The task -
For each line in the data below that has the word "mathematical", copy that line.

The records -
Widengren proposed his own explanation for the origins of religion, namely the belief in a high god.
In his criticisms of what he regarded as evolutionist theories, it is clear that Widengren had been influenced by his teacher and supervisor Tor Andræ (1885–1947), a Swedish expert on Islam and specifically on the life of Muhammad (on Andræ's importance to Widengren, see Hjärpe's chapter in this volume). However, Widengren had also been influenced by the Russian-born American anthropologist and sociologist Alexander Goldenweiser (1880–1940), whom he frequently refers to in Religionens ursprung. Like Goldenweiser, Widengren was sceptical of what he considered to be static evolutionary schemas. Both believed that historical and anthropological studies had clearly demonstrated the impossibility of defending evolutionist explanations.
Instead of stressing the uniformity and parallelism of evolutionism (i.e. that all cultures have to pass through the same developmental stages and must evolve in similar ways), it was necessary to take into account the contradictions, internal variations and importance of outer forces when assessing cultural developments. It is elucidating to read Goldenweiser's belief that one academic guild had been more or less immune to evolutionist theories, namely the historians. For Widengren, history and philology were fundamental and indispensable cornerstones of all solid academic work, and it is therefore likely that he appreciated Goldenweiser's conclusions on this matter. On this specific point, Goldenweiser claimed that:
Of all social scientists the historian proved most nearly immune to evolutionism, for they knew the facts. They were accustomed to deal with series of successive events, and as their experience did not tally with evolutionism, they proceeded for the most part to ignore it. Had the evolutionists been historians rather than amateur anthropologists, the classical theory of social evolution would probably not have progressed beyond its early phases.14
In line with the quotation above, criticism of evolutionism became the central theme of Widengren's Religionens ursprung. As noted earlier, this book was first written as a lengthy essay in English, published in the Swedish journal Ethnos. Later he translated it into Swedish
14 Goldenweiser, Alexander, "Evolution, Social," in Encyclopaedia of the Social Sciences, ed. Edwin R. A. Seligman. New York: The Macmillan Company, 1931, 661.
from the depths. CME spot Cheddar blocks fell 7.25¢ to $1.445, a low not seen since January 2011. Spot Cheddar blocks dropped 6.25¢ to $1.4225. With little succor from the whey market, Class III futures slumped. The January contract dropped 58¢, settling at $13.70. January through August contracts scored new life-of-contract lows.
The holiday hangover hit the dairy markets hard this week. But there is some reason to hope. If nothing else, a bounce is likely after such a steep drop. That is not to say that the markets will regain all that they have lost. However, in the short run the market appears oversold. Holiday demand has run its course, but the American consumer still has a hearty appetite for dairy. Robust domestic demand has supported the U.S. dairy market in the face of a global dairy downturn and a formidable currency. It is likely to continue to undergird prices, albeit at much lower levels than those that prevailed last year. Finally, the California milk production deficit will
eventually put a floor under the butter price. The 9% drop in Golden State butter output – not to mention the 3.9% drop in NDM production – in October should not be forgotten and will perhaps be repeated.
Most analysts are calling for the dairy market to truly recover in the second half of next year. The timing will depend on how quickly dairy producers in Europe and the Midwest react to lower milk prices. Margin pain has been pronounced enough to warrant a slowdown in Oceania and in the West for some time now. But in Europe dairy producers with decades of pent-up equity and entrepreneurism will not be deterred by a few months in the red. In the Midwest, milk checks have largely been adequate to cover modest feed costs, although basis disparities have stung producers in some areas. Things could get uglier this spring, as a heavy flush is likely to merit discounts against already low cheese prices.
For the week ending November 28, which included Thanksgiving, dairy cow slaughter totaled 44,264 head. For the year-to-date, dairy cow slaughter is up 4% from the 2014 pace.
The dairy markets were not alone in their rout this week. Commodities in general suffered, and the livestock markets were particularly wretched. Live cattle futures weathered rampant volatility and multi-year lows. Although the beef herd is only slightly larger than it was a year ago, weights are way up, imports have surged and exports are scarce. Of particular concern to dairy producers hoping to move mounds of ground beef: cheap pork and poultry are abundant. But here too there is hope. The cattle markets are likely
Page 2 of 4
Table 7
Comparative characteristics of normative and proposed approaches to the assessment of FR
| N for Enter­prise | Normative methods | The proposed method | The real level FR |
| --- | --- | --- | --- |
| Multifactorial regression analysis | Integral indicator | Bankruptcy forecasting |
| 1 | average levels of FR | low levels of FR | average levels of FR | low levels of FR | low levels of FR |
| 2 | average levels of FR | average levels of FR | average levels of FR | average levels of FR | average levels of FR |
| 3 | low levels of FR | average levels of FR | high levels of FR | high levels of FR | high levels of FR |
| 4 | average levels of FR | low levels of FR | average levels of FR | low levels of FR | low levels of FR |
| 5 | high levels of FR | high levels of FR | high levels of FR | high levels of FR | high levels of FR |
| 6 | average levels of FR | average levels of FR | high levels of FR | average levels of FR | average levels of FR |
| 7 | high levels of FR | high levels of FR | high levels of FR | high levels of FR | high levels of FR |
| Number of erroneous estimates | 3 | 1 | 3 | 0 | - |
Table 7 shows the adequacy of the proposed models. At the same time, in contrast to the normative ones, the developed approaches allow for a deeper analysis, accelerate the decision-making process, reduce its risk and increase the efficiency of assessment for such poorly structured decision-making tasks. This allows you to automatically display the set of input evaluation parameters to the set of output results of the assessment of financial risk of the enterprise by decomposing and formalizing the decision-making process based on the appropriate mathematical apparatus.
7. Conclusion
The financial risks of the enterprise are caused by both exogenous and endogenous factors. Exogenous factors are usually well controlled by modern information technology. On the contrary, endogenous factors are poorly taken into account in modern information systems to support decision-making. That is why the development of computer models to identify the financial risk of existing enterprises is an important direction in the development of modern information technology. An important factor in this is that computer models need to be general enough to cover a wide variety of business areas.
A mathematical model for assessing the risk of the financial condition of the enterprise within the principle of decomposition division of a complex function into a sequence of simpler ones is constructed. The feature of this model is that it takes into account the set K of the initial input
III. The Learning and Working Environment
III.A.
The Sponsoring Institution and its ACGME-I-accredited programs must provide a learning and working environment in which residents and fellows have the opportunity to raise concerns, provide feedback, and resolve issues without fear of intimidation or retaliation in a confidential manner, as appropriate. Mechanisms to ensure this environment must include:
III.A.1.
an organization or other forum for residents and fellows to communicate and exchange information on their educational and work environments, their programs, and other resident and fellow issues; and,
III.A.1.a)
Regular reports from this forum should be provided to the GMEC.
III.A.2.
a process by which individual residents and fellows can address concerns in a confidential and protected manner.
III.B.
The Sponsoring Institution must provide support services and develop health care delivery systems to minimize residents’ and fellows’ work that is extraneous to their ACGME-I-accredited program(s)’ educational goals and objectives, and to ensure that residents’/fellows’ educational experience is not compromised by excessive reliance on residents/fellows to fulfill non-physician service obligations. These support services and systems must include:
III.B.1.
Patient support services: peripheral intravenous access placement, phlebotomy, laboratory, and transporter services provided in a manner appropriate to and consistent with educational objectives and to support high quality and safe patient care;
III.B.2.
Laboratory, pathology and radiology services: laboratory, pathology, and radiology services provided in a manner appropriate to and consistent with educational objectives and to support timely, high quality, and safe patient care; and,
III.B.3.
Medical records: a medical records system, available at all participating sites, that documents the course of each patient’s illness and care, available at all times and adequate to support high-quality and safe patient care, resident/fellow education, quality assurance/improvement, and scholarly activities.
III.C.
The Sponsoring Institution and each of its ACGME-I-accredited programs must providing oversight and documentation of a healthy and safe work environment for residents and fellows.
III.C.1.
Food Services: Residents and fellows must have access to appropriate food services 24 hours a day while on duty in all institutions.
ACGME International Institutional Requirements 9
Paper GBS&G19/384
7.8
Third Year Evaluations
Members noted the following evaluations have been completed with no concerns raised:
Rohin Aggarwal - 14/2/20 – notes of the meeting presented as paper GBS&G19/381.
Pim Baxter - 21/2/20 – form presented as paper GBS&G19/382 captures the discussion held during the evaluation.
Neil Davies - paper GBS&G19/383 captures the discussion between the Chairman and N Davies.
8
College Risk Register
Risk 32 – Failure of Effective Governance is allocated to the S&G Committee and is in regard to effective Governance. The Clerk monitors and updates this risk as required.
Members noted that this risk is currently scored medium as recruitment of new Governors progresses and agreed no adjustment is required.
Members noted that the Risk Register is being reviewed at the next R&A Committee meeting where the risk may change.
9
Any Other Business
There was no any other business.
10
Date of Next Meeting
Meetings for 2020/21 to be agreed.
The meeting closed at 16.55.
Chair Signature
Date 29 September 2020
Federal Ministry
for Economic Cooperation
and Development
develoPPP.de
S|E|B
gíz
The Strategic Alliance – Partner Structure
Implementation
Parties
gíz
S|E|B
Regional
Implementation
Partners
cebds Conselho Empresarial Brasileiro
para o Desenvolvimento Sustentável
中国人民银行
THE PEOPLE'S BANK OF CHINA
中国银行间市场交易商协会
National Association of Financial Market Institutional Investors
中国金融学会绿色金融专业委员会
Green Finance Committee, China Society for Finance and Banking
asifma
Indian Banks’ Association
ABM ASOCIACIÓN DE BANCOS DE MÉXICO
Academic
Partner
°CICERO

Exercise response -
Table 7 shows the adequacy of the proposed models. At the same time, in contrast to the normative ones, the developed approaches allow for a deeper analysis, accelerate the decision-making process, reduce its risk and increase the efficiency of assessment for such poorly structured decision-making tasks. This allows you to automatically display the set of input evaluation parameters to the set of output results of the assessment of financial risk of the enterprise by decomposing and formalizing the decision-making process based on the appropriate mathematical apparatus.
A mathematical model for assessing the risk of the financial condition of the enterprise within the principle of decomposition division of a complex function into a sequence of simpler ones is constructed. The feature of this model is that it takes into account the set K of the initial input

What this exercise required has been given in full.